National Squirrel Day, 2/22I

I, ____, proclaim a new national holiday today!  It shall be celebrated on August 16th of every year.  On this holiday if you like walnuts and peanut butter cookies, we're going to combine them to make walnut peanut butter cookies, (but you can have a regular cookie, too).  There will also be scrumptious buttered berry muffins for all to enjoy with their friends and family!  The beverage will be water, fresh from the spring (also comes in delicious fruit flavors), and for dessert, there will be chocolate covered insect larva. We also have made some activities to remember what we're celebrating that day. Some activities shall be "find the nut buried underground" and tree climbing.  There will also be a cute pose contest.  The prize is a trophy with a golden peanut on the top.  Predator tag is yet another activity.  Squirrels hate red peppers because they're so hot, so there will be a red pepper toss game.  We also want to let our other rodent friends have fun, too.  The National Hamster Ball Bump Competition will be held here.  Everybody hates it when squirrels eat all the birdseed and scare the lovely songbirds away.  To remember that, there will be a game called "steal the bird feeder".  So come and party with us on August 16th!  (This is made possible by all of our generous sponsors).

Our young author arrives - in a wheel chair.   He is intelligent and thoughtful, pausing before he speaks, then answering with adult sentences and higher level vocabulary - used correctly!   

When asked if he would recommend the use of  Mac Speak he replies yes and continues to explain it helps his process because once he sees the text on his computer screen, he sometimes revises on the spot - either word or phrase.  This is a big plus for him, (he tells me ) because when he has someone scribe for him or tries to write on his own, he often looses the thought due to the lag  between his thinking and writing - detailing his frustration in the earlier grades when he could not get his thoughts down on paper.

However, he patiently explains the system still has some bugs and makes mistakes as he dictates due to the similarity of words he uses to others.  He is explicit as he delves into the computer glitch.  I am impressed with his depth of understanding of such a complex process.
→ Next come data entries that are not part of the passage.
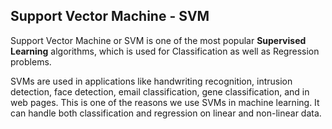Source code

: ## Support Vector Machine - SVM

Support Vector Machine or SVM is one of the most popular **Supervised Learning** algorithms, which is used for Classification as well as Regression problems.


SVMs are used in applications like handwriting recognition, intrusion detection, face detection, email classification, gene classification, and in web pages. This is one of the reasons we use SVMs in machine learning. It can handle both classification and regression on linear and non-linear data.
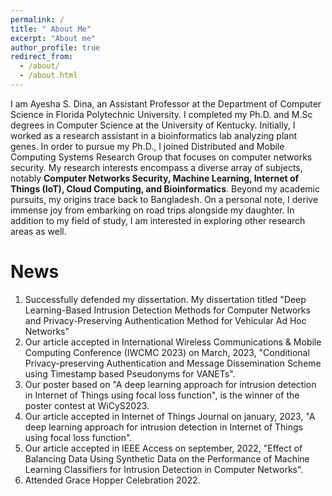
 ```yaml
---
permalink: /
title: " About Me"
excerpt: "About me"
author_profile: true
redirect_from: 
  - /about/
  - /about.html
---
```


I am Ayesha S. Dina, an Assistant Professor at the Department of Computer Science in Florida Polytechnic University.
I completed my Ph.D. and M.Sc degrees in Computer Science at the University of Kentucky. Initially, I worked as a research assistant in a bioinformatics lab analyzing plant genes. In order to pursue my Ph.D., I joined Distributed and Mobile Computing Systems Research Group that focuses on computer networks security. My research interests encompass a diverse array of subjects, notably **Computer Networks Security, Machine Learning, Internet of Things (IoT), Cloud Computing, and Bioinformatics**.
Beyond my academic pursuits, my origins trace back to Bangladesh. On a personal note, I derive immense joy from embarking on road trips alongside my daughter. In addition to my field of study, I am interested in exploring other research areas as well.

News
======
1. Successfully defended my dissertation. My dissertation titled "Deep Learning-Based Intrusion Detection Methods for Computer Networks and Privacy-Preserving Authentication Method for Vehicular Ad Hoc Networks"
2. Our article accepted in International Wireless Communications & Mobile Computing Conference (IWCMC 2023) on March, 2023, "Conditional Privacy-preserving Authentication and Message Dissemination Scheme using Timestamp based Pseudonyms for VANETs".
3. Our poster based on "A deep learning approach for intrusion detection in Internet of Things using focal loss function", is the winner of the poster contest at WiCyS2023.
4. Our article accepted in Internet of Things Journal on january, 2023, "A deep learning approach for intrusion detection in Internet of Things using focal loss function".
5. Our article accepted in IEEE Access on september, 2022, "Effect of Balancing Data Using Synthetic Data on the Performance of Machine Learning Classifiers for Intrusion Detection in Computer Networks". 
6. Attended Grace Hopper Celebration 2022.



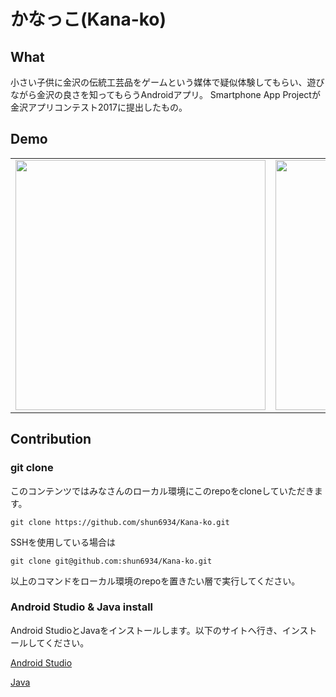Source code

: # かなっこ(Kana-ko)

## What
小さい子供に金沢の伝統工芸品をゲームという媒体で疑似体験してもらい、遊びながら金沢の良さを知ってもらうAndroidアプリ。
Smartphone App Projectが金沢アプリコンテスト2017に提出したもの。

## Demo
<table cellpadding="0" cellspacing="30">
    <tbody>
        <tr>
            <td>
                <img src="https://github.com/shun6934/Kana-ko/wiki/images/Kanazawa-Map.png" width="400"/>
            </td>
            <td>
                <img src="https://github.com/shun6934/Kana-ko/wiki/images/WashiGame-Description.png" width="400" />
            </td>
            <td>
                <img src="https://github.com/shun6934/Kana-ko/wiki/images/Zukan.png" width="400"/>
            </td>
            <td>
                <img src="https://github.com/shun6934/Kana-ko/wiki/images/Event.png" width="400"/>
            </td>
        </tr>
    </tbody>
</table>

## Contribution
### git clone
このコンテンツではみなさんのローカル環境にこのrepoをcloneしていただきます。

`git clone https://github.com/shun6934/Kana-ko.git`

SSHを使用している場合は

`git clone git@github.com:shun6934/Kana-ko.git`

以上のコマンドをローカル環境のrepoを置きたい層で実行してください。

### Android Studio & Java install
Android StudioとJavaをインストールします。以下のサイトへ行き、インストールしてください。

[Android Studio](https://developer.android.com/studio/install?hl=ja)

[Java](https://www.java.com/ja/download/help/download_options.xml)
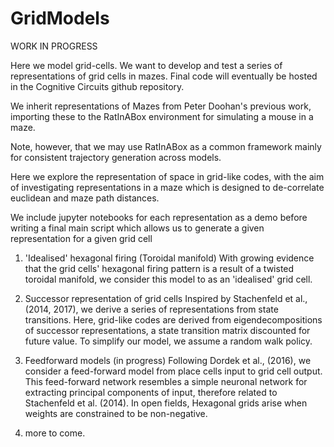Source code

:# GridModels

WORK IN PROGRESS

Here we model grid-cells. We want to develop and test a series of representations of grid cells in mazes.
Final code will eventually be hosted in the Cognitive Circuits github repository.

We inherit representations of Mazes from Peter Doohan's previous work, importing these to the RatInABox environment for simulating a mouse in a maze.

Note, however, that we may use RatInABox as a common framework mainly for consistent trajectory generation across models.

Here we explore the representation of space in grid-like codes, with the aim of investigating representations in a maze which is designed to de-correlate euclidean and maze path distances. 

We include jupyter notebooks for each representation as a demo before writing a final main script which allows us to generate a given representation for a given grid cell

1) 'Idealised' hexagonal firing (Toroidal manifold)
With growing evidence that the grid cells' hexagonal firing pattern is a result of a twisted toroidal manifold, we consider this model to as an 'idealised' grid cell.

2) Successor representation of grid cells
Inspired by Stachenfeld et al., (2014, 2017), we derive a series of representations from state transitions.
Here, grid-like codes are derived from eigendecompositions of successor representations, a state transition matrix discounted for future value.
To simplify our model, we assume a random walk policy.

3) Feedforward models (in progress)
Following Dordek et al., (2016), we consider a feed-forward model from place cells input to grid cell output.
This feed-forward network resembles a simple neuronal network for extracting principal components of input, therefore related to Stachenfeld et al. (2014).
In open fields, Hexagonal grids arise when weights are constrained to be non-negative.

3) more to come.

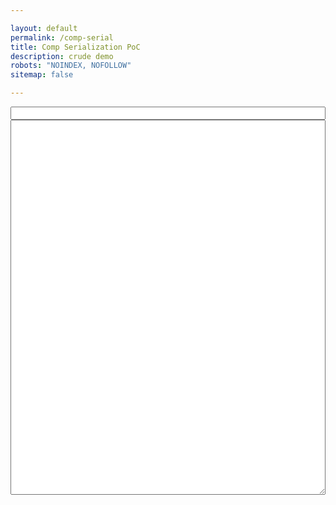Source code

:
 ```yaml
---

layout: default
permalink: /comp-serial
title: Comp Serialization PoC
description: crude demo
robots: "NOINDEX, NOFOLLOW"
sitemap: false

---
```


<input id="poc-url" style="width:100%;" />
<textarea id="poc-json" style="width:100%; height:600px">

</textarea>

<script type="text/javascript">
const BOTS = ["barrie","beat","berserker","bigshot","bombee","brute","bullseye","bullwark","chainer","chomp","comet","dune-bug","flamer","fork","froggy","frosty","gusto","halo","hornet","icicool","inkjet","ko","link","lobbie","longshot","mort","nibbles","nozzle","phantom","pluggie","pupil","ram","rocketeer","scatter","sheller","shuffle","slash","slicer","tether","thump","virus","yanky"];
const ABILITIES = ["ball-lightning","barrier-wall","chaos-boost","chaos-translocator","charge-bolt","charge-field","chilling-ground","corrode","corrupted-bolt","corrupted-missile","deep-freeze","energy-bolt","explosive-proximity-translocator","firestorm","firewall","freeze","frost-missile","frost-tower","gale","goop","gravity-surge","gust","hack","hack-missile","hasty-ground","hypercharge","hyperdrain","icewall","immobilize-field","immobilize","knockback-bolt","knockback","lightning-rod","missile","poison-bolt","poison-missile","poison-tower","poison-trail","proximity-translocator","shield-field","shield","snowball","speed-boost","supercharged-chaos-translocator","super-charge","team-translocator","tornado-bolt","unstable-plasma","vanish","vortex","zap-tower"];
const BOOSTERS = ["bot-crit-epic","bot-crit-special","bot-damage-common","bot-damage-epic","bot-damage-rare","bot-dodge-epic","bot-dodge-rare","bot-dodge-special","bot-effect-area-rare","bot-health-common","bot-health-epic","bot-health-rare","botpack-damage-epic","botpack-damage-special","botpack-effect-area-epic","botpack-effect-area-rare","botpack-stun-epic","botpack-stun-rare","bot-stun-common","bot-stun-epic","bot-stun-rare","brawler-lifesteal-common","chaser-speed-rare","chaser-stun-resistance-special","corrupted-brawler-dodge-epic","corrupted-power-generation-epic","corrupted-sharpshooter-range-epic","corrupted-support-ultimate-charge-epic","corrupted-tank-health-epic","energy-resistance-epic","energy-resistance-special","evader-dodge-rare","faerie's-blessing.","lifesteal-special","marathon-bot","movement-speed-common","movement-speed-epic","nectar-of-the-gods","parry-master","physical-resistance-common","physical-resistance-epic","power-generation-epic","power-generation-special","power-recycling-epic","power-recycling-special","power-start-common","power-start-epic","power-start-rare","radioactive","sniper-range-common","splasher-effect-area-special","stone-cold-stunner","stun-resistance-epic","stun-resistance-rare","sub-zero","the-motherlode","ult-charge-special","ult-cooldowns-common","ult-cooldowns-rare"];

var comp = {
	bots: [
		{name: "barrie", ai: [1,0,1,0,0]},
		{name: "nozzle", ai: [1,0,1,1,1]},
		{name: "inkjet", ai: [1,0,0,0,0]},
		{name: "lobbie", ai: [1,1,1,0,0]},
		{name: "slash", ai: [1,0,1,1,0]},
		{name: "icicool", ai: [0,0,0,0,0]}
	],
	abilities: [
		"ball-lightning",
		"hasty-ground",
		"proximity-translocator",
		"shield-field"
	],
	boosters: [
		"bot-health-rare",
		"corrupted-power-generation-epic",
		"power-generation-epic",
		"power-generation-epic"
	]
};

function serialize(comp){
	let bots = comp.bots.map(bot=>{
		let id = BOTS.indexOf(bot.name).toString().padStart(2,'0');
		let ai = aiEncode(bot.ai)
		return id + ai
	}).join('');
	let abilities = comp.abilities.map(ability=>{
		return ABILITIES.indexOf(ability).toString().padStart(2,'0');
	}).join('');
	let boosters = comp.boosters.map(booster=>{
		return BOOSTERS.indexOf(booster).toString().padStart(2,'0');
	}).join('');
	return bots+abilities+boosters
}

function unserialize(str){
	let comp = {
		bots: str.substr(0,4*6).match(/.{1,4}/g).map(pair=>{
			let [id, ai] = pair.match(/.{1,2}/g);
			return {name: BOTS[+id], ai: aiDecode(ai)}
		}),
		abilities: str.substr(4*6, 4*2).match(/.{1,2}/g).map(id=>ABILITIES[+id]),
		boosters: str.substr(4*6+4*2, 4*2).match(/.{1,2}/g).map(id=>BOOSTERS[+id])

	};
	return comp
}

// mapping the array of 0,1 ai values to binary
function aiEncode(array){
	let bin = Number.parseInt(array.join(''),2); // array to bin to decimal
	return bin.toString().padStart(2,'0') // decimal to str
}
function aiDecode(str){
	return (+str).toString(2).padEnd(5,'0').split('')
}



const $output = document.querySelector('#poc-json');
const $url = document.querySelector('#poc-url');

var anchor = document.location.hash;
if (anchor){
    // If yes, get the app state out of it
	comp = unserialize(anchor.slice(1));
	$output.value = JSON.stringify(comp, null, 2);
}

$url.value = document.location;
$output.value = JSON.stringify(comp, null, 2);


$output.addEventListener('keyup', ()=>{
	document.location.hash = '#'+serialize(JSON.parse($output.value));
	$url.value = document.location;
});


</script>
Always an avid reader, a short conversation hints at the stories he has to tell.  He loves Stephen King and has just finished Eyes of the Dragon, a book King wrote for his own daughter when she was younger.  He enjoyed the book (one of my favorites to teach at the middle school level) and we discuss it together.  This kid really gets it and looks at it as an author as well!

At the end of the interview, I ask him what plans he has for the future.  He nonchalantly responds, he is working on a quartet of books, similar to King's Gun Slinger, but more kid friendly - less gory details.  His main character is going to be a "reasonably normal fellow" with black hair, blue eyes, about 16-17.  He has already located a publisher and promises to e-mail me a copy!

My only comment?  Stephen King, thank you - and - look out!  He is on his way!